‘I’m not afraid of you: I’m afraid of madness.’ Those were the words used by my abuser to justify his refusal to talk about how he had treated me all my life.
Those were the words that continued to ring in my ears every time a counsellor, psychologist, psychiatrist, therapist, told me that I wasn’t mad. That I was responding with reasonable and understandable distress to a lifetime of mistreatment.
The words that would ring all the louder when I walked out of these sessions, training me to believe I was not mad or dangerous or viewing the world through the distorted lenses of mental illness, onto the locked inpatient psychiatric ward that was my official address for 19 months. Immediately to be questioned about why I was out of my room. Or to be told how many hours it had been decided I could spend off the ward next week, without causing too much destruction. Or to be told to take my three-course meal of daily meds: diazepam to start, a substantial main course of maximum-dose anti-depressant, and a little soupcon of anti-psychotic to round everything off.
I’m not psychotic. That’s one of the few diagnoses they never tried to put on me. But a little of that medication was the only thing they could think of to ease my anxiety. And as I paced up and down the corridor, waiting for someone to tell me if they’d managed to stop the letter that was accidentally sent out to my abuser inviting him to attend my care program assessment meeting; or cried my eyes out after a family member was allowed onto the ward to see me without my knowledge and against my permission; or screamed into a pillow when my benefits application got turned down again; or ran out of a room unable to breathe when I was told I wouldn’t be considered for housing support until I was discharged from the hospital onto the streets – they all looked on, and could not understand why the meds weren’t working.
The therapist that told me to my face that there was nothing wrong with the way I perceived the world, was writing in my notes that I ‘probably’ have a personality disorder. My care coordinator ‘liked’ that diagnosis, he told me, thinking it would make it easier to convince the borough to house me. The nurse that provoked me to call Citizens’ Advice from the ward one afternoon by telling me that they didn’t have a bed for me to sleep in that night, ‘liked’ that diagnosis too. As did the consultant psychiatrist that tried to cover up my complaint to the local MP, when a healthcare assistant lied to the police about a fellow patient, leading to a deeply vulnerable person spending a day in a prison cell. Trauma, it seemed, wasn’t sufficient to explain my responses, because it didn’t make me sound disabled or unreasonable enough.
It was convenient for my abuser to think I was mad. That way, he wasn’t at fault. Then, it seemed it was convenient for social and health care providers to diagnose whatever they wanted – whether because that made it easier to convince the relevant services to help me get my life back on track, or because it was the simplest way to deflect any criticisms that came their way when they failed to provide.

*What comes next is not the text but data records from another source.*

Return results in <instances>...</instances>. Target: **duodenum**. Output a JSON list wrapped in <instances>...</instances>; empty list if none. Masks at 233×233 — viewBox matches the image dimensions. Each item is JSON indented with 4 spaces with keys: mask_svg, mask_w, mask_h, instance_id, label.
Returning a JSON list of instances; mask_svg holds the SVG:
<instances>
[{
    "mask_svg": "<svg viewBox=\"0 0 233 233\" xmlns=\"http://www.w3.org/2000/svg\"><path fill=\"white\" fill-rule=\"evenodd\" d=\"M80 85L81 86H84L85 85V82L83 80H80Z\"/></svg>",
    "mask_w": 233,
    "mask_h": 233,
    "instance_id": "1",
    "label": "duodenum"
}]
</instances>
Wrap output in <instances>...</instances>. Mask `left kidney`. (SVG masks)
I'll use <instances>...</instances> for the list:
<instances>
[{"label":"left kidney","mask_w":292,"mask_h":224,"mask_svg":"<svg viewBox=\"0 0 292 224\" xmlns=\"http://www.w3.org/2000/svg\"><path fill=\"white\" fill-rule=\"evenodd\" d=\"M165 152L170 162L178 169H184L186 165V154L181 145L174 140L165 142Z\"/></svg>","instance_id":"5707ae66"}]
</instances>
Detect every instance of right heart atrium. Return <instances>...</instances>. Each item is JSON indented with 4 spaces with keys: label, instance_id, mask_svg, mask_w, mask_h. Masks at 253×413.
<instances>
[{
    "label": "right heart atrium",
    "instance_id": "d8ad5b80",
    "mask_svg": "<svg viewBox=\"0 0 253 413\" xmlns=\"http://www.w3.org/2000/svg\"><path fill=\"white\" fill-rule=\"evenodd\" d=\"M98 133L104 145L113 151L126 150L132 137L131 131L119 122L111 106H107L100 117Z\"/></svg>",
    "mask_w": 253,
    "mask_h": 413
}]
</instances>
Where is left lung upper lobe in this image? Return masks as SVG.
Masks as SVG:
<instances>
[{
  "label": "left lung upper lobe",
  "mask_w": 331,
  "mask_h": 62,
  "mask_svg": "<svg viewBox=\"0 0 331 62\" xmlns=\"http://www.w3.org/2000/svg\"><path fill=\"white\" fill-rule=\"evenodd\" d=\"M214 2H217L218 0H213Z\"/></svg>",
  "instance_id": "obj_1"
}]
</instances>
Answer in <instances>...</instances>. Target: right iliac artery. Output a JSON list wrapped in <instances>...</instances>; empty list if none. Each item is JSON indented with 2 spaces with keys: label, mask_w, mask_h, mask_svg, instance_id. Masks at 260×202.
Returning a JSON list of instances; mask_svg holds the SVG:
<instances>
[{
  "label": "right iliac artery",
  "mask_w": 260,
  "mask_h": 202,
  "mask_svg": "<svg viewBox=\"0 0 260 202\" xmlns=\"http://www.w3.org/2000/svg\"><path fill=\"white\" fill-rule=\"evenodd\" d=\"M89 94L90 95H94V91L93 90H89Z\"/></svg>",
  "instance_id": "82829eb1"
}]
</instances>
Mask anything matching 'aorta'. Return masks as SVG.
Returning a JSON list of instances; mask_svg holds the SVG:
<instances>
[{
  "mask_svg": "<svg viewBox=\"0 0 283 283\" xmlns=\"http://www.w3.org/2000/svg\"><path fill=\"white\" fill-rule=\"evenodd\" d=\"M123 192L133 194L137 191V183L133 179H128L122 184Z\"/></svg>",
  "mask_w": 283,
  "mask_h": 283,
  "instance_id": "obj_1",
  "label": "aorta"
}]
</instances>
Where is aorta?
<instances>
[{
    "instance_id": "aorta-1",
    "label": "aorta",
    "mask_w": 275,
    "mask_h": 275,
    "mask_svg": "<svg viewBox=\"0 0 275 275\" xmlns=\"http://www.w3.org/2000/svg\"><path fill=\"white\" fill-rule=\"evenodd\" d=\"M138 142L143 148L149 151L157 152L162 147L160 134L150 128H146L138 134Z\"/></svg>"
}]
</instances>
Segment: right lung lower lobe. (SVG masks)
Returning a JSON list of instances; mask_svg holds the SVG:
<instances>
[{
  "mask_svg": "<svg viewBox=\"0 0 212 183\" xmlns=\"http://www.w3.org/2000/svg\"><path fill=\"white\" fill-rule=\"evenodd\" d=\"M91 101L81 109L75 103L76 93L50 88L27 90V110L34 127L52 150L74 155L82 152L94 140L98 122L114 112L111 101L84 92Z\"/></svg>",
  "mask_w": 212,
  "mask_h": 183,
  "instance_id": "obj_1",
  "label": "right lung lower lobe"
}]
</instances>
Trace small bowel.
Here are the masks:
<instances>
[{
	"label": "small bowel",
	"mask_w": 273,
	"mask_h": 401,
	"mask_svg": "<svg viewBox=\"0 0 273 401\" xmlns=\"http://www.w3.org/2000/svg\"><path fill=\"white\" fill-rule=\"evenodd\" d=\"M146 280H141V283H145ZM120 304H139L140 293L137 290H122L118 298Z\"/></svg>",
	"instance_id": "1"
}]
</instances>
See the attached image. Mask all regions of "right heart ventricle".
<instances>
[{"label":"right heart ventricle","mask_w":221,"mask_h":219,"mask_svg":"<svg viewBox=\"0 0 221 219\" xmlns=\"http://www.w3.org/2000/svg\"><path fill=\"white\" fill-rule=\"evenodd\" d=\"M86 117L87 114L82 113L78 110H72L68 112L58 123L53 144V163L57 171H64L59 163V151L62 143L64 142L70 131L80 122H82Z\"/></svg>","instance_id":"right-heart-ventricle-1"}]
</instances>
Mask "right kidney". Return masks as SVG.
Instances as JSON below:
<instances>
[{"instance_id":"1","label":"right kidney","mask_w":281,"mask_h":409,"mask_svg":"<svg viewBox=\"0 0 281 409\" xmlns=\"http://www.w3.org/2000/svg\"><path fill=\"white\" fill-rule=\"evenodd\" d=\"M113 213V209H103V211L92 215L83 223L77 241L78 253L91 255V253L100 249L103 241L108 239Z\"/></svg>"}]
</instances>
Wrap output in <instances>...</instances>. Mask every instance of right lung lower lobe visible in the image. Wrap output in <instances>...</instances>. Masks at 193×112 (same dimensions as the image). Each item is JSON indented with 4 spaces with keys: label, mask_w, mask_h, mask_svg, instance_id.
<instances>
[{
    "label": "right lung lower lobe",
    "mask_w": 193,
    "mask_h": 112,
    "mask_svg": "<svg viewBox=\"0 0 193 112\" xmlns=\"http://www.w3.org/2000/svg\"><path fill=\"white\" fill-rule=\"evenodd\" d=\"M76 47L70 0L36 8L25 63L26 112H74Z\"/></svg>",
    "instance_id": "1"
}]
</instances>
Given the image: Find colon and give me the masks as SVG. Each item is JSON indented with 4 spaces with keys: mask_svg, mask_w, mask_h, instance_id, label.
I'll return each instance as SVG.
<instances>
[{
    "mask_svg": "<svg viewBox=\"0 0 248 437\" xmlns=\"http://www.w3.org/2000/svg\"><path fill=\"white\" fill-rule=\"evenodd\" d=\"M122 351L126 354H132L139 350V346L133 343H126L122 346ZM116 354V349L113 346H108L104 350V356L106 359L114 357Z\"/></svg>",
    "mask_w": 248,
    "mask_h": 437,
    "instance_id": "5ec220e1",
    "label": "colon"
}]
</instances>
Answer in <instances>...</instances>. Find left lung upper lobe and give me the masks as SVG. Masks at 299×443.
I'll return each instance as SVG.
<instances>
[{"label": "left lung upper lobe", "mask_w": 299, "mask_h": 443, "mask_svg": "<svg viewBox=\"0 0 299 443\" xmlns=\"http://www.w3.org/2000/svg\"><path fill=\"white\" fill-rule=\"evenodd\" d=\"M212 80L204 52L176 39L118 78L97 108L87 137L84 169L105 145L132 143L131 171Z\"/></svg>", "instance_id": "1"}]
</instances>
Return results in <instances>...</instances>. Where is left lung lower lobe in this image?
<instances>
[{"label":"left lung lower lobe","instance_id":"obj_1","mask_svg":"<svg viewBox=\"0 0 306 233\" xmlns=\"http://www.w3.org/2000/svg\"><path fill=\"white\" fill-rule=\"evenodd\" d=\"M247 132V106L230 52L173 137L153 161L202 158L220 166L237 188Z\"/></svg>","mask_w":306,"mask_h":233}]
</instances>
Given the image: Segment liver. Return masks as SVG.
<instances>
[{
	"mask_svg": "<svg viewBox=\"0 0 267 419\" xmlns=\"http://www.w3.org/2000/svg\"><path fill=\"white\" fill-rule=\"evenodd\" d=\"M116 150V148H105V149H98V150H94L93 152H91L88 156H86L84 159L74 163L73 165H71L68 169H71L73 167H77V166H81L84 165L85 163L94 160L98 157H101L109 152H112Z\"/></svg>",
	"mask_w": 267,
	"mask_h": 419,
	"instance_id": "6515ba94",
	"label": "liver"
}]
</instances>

The words with which I started this article were the inspiration for the title behind my one-woman show, NoMad, of which I performed a single showing last month, and hope now to take into full production in the near future. They were said by an insensitive, ignorant and harmful man with very backwards views on mental health. But after everything I went through as a psychiatric inpatient, they may as well have been said to me by any number of the people who were trained and educated in mental health, or social care, who were being paid to support me.
Don’t get me wrong: many of them were also brilliant, and I owe a lot of my current wellbeing to a handful of them. But I left inpatient psychiatric care with even more trauma than that with which I went in, because of the one-size-fits-all, often convict-like treatment that was the culture there.

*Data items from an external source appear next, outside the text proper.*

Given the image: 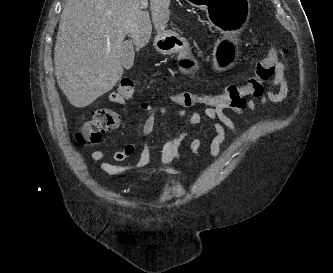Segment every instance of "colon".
Wrapping results in <instances>:
<instances>
[{"label":"colon","instance_id":"1","mask_svg":"<svg viewBox=\"0 0 333 273\" xmlns=\"http://www.w3.org/2000/svg\"><path fill=\"white\" fill-rule=\"evenodd\" d=\"M279 50L275 47L260 58L255 66L254 73L242 85H229L222 93L206 94L192 91H182L170 96V100L184 108H240L243 107L249 97H260L264 92V85L274 74L279 60ZM117 92L131 98L135 92L134 81L125 78L121 81ZM117 122L114 112L107 109L94 111L88 120L79 127L76 138L81 143H98L106 129L111 128Z\"/></svg>","mask_w":333,"mask_h":273}]
</instances>
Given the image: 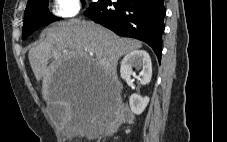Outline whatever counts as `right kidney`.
<instances>
[{"mask_svg": "<svg viewBox=\"0 0 227 142\" xmlns=\"http://www.w3.org/2000/svg\"><path fill=\"white\" fill-rule=\"evenodd\" d=\"M133 67L142 70L139 76H136L135 72H133ZM120 73L121 77L129 84L133 82L131 76L137 78L142 85L150 83L152 77V63L149 54L144 50L130 52L121 62ZM148 102V97L143 98L138 94H132L129 99L131 111L136 115H140L144 111Z\"/></svg>", "mask_w": 227, "mask_h": 142, "instance_id": "ca27d5eb", "label": "right kidney"}]
</instances>
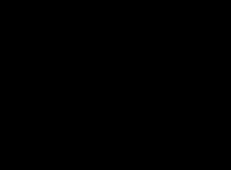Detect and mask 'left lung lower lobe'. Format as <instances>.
Masks as SVG:
<instances>
[{
	"label": "left lung lower lobe",
	"instance_id": "left-lung-lower-lobe-1",
	"mask_svg": "<svg viewBox=\"0 0 231 170\" xmlns=\"http://www.w3.org/2000/svg\"><path fill=\"white\" fill-rule=\"evenodd\" d=\"M133 110L139 116L133 129L135 141L148 152L154 154L172 153L196 135L197 119L192 120L191 126L186 129L161 135L158 131L159 119L151 102L139 101L133 106Z\"/></svg>",
	"mask_w": 231,
	"mask_h": 170
}]
</instances>
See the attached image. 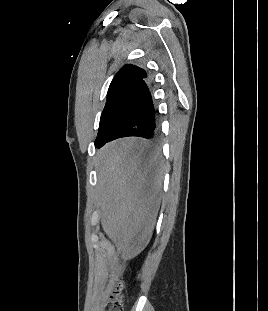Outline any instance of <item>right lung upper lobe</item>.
I'll return each mask as SVG.
<instances>
[{
  "mask_svg": "<svg viewBox=\"0 0 268 311\" xmlns=\"http://www.w3.org/2000/svg\"><path fill=\"white\" fill-rule=\"evenodd\" d=\"M146 76V72L143 69L131 64H127L123 66L113 78L108 93H111L125 86H136Z\"/></svg>",
  "mask_w": 268,
  "mask_h": 311,
  "instance_id": "right-lung-upper-lobe-1",
  "label": "right lung upper lobe"
}]
</instances>
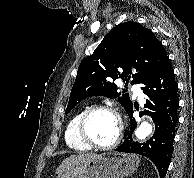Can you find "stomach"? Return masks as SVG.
<instances>
[{
	"label": "stomach",
	"mask_w": 194,
	"mask_h": 178,
	"mask_svg": "<svg viewBox=\"0 0 194 178\" xmlns=\"http://www.w3.org/2000/svg\"><path fill=\"white\" fill-rule=\"evenodd\" d=\"M138 164L139 158L133 154L102 153L62 172L57 178H123L133 173Z\"/></svg>",
	"instance_id": "obj_1"
}]
</instances>
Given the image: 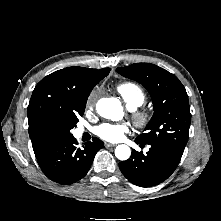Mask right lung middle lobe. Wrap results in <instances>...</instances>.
<instances>
[{
    "mask_svg": "<svg viewBox=\"0 0 221 221\" xmlns=\"http://www.w3.org/2000/svg\"><path fill=\"white\" fill-rule=\"evenodd\" d=\"M86 101L81 103L78 107H76L74 110H71L65 121V125L62 128V137H70L72 134L70 133V130L73 129L76 126V123L78 122V116H82L85 110Z\"/></svg>",
    "mask_w": 221,
    "mask_h": 221,
    "instance_id": "obj_1",
    "label": "right lung middle lobe"
}]
</instances>
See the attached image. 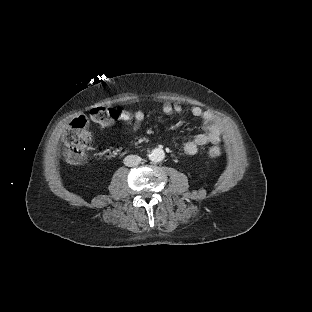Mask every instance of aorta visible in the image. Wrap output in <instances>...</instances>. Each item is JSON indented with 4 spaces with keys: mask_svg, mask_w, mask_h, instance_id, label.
Segmentation results:
<instances>
[{
    "mask_svg": "<svg viewBox=\"0 0 312 312\" xmlns=\"http://www.w3.org/2000/svg\"><path fill=\"white\" fill-rule=\"evenodd\" d=\"M165 158V152L162 148H154L151 151L150 159L154 162H161Z\"/></svg>",
    "mask_w": 312,
    "mask_h": 312,
    "instance_id": "aorta-1",
    "label": "aorta"
}]
</instances>
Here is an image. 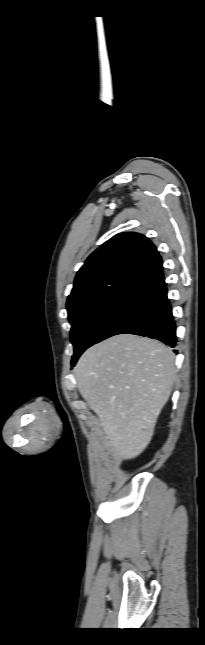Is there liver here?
I'll use <instances>...</instances> for the list:
<instances>
[{
  "instance_id": "6515ba94",
  "label": "liver",
  "mask_w": 205,
  "mask_h": 645,
  "mask_svg": "<svg viewBox=\"0 0 205 645\" xmlns=\"http://www.w3.org/2000/svg\"><path fill=\"white\" fill-rule=\"evenodd\" d=\"M74 373L113 455H140L176 379L172 349L147 337L116 335L87 349Z\"/></svg>"
}]
</instances>
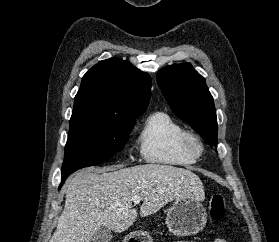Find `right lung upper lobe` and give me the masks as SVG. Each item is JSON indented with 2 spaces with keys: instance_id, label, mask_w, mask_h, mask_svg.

And if it exists even there, how can we expect the outside world to know how to respond to mental health? If we treat traumatised people like delusional people and delusional people like psychopathic criminals if we abuse the mentally unwell even under the guise of treating them, how are we to defend them from abuse in the world outside?
Many people whose perceptions of themselves are destroyed by ‘convenient’ diagnoses, whether from loved ones or professionals, never recover their own truth and many cannot find ways in which to reclaim it. I am fortunate that my craft as a theatre-maker has given me the resources to do so, and I will use them for all they are worth.

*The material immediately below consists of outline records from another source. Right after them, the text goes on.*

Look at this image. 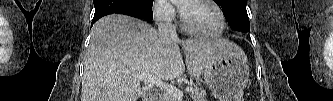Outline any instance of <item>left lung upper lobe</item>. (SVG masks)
Segmentation results:
<instances>
[{"instance_id": "obj_1", "label": "left lung upper lobe", "mask_w": 333, "mask_h": 101, "mask_svg": "<svg viewBox=\"0 0 333 101\" xmlns=\"http://www.w3.org/2000/svg\"><path fill=\"white\" fill-rule=\"evenodd\" d=\"M222 7L230 26L241 32H249L250 23L246 11L247 0H214Z\"/></svg>"}]
</instances>
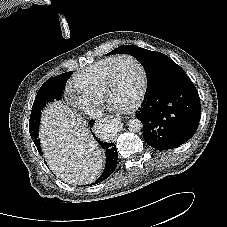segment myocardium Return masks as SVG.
I'll list each match as a JSON object with an SVG mask.
<instances>
[{"label": "myocardium", "instance_id": "myocardium-1", "mask_svg": "<svg viewBox=\"0 0 227 227\" xmlns=\"http://www.w3.org/2000/svg\"><path fill=\"white\" fill-rule=\"evenodd\" d=\"M124 59H129V60L133 61L138 66V68L140 70V74H141L140 92H139L138 96L136 97V99L132 103H130L129 105L126 106V109H133L141 104V102L144 100L147 90H148V76H147L146 69H145L144 65L142 64V62L133 55L123 54V55L118 56L115 59V61L109 68L108 73L105 78L103 98L109 106H116L112 102V99H111L112 87H113V83H114V75H115V71H116L118 64Z\"/></svg>", "mask_w": 227, "mask_h": 227}]
</instances>
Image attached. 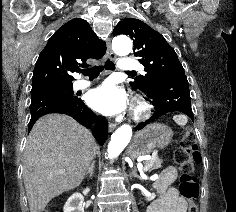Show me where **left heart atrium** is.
I'll use <instances>...</instances> for the list:
<instances>
[{
	"mask_svg": "<svg viewBox=\"0 0 236 212\" xmlns=\"http://www.w3.org/2000/svg\"><path fill=\"white\" fill-rule=\"evenodd\" d=\"M88 103L97 112L114 116L126 109L128 100L123 89L107 81L89 94Z\"/></svg>",
	"mask_w": 236,
	"mask_h": 212,
	"instance_id": "39dd6f15",
	"label": "left heart atrium"
}]
</instances>
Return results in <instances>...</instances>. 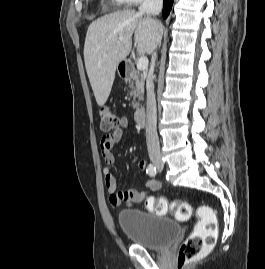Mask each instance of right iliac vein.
<instances>
[{
  "instance_id": "63e3f726",
  "label": "right iliac vein",
  "mask_w": 265,
  "mask_h": 269,
  "mask_svg": "<svg viewBox=\"0 0 265 269\" xmlns=\"http://www.w3.org/2000/svg\"><path fill=\"white\" fill-rule=\"evenodd\" d=\"M154 165L157 166V167H160L161 166V162L160 161H154Z\"/></svg>"
}]
</instances>
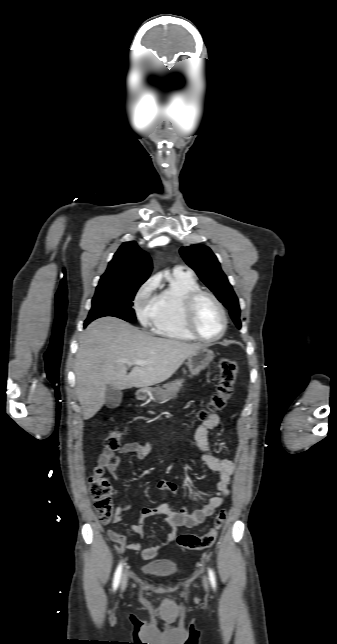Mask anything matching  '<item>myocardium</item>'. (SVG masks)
Masks as SVG:
<instances>
[{"mask_svg":"<svg viewBox=\"0 0 337 644\" xmlns=\"http://www.w3.org/2000/svg\"><path fill=\"white\" fill-rule=\"evenodd\" d=\"M203 297H208L210 298L218 307L221 316H222V329L220 333L211 339L203 337L197 330L196 324H195V316H196V309L199 301ZM183 318H184V324L188 332L198 341H201L203 343H215L219 341L226 333L227 327H228V315L226 312V309L223 305V303L220 301V299L212 292L204 290V289H197L195 291H192L185 299L184 302V309H183Z\"/></svg>","mask_w":337,"mask_h":644,"instance_id":"myocardium-1","label":"myocardium"}]
</instances>
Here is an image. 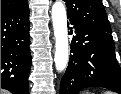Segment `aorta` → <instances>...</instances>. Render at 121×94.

I have received a lot of heartfelt messages from people who have lived experience of homelessness, posttraumatic stress, psychiatric hospitalisation, and a whole host of other mental health-related experiences, who watched the show and said that they felt seen and heard. I have had messages from others saying that it changed the way they see these issues and the people who suffer from them. I felt relief in their words, and want to spread that relief as far as I can.
I hope to bring NoMad to a stage near you soon. Meanwhile, please remember, whether you have experience of mental health struggles, are a care provider, or are simply an interested reader, that people are not diagnoses, and diagnoses are not a short-hand for understanding someone’s state of mind, capability, intelligence or identity. And ‘madness’ is far more often a social state than a human one.
If we listen to people’s needs rather than look for which box has been ticked on their file, we will catch trauma and its causes early, tackle the problems where they really lie and empower people going through hell by validating them when they need it most.
Nell Hardy is an advocate for addressing homelessness, trauma, and the fear of contaminating those we love.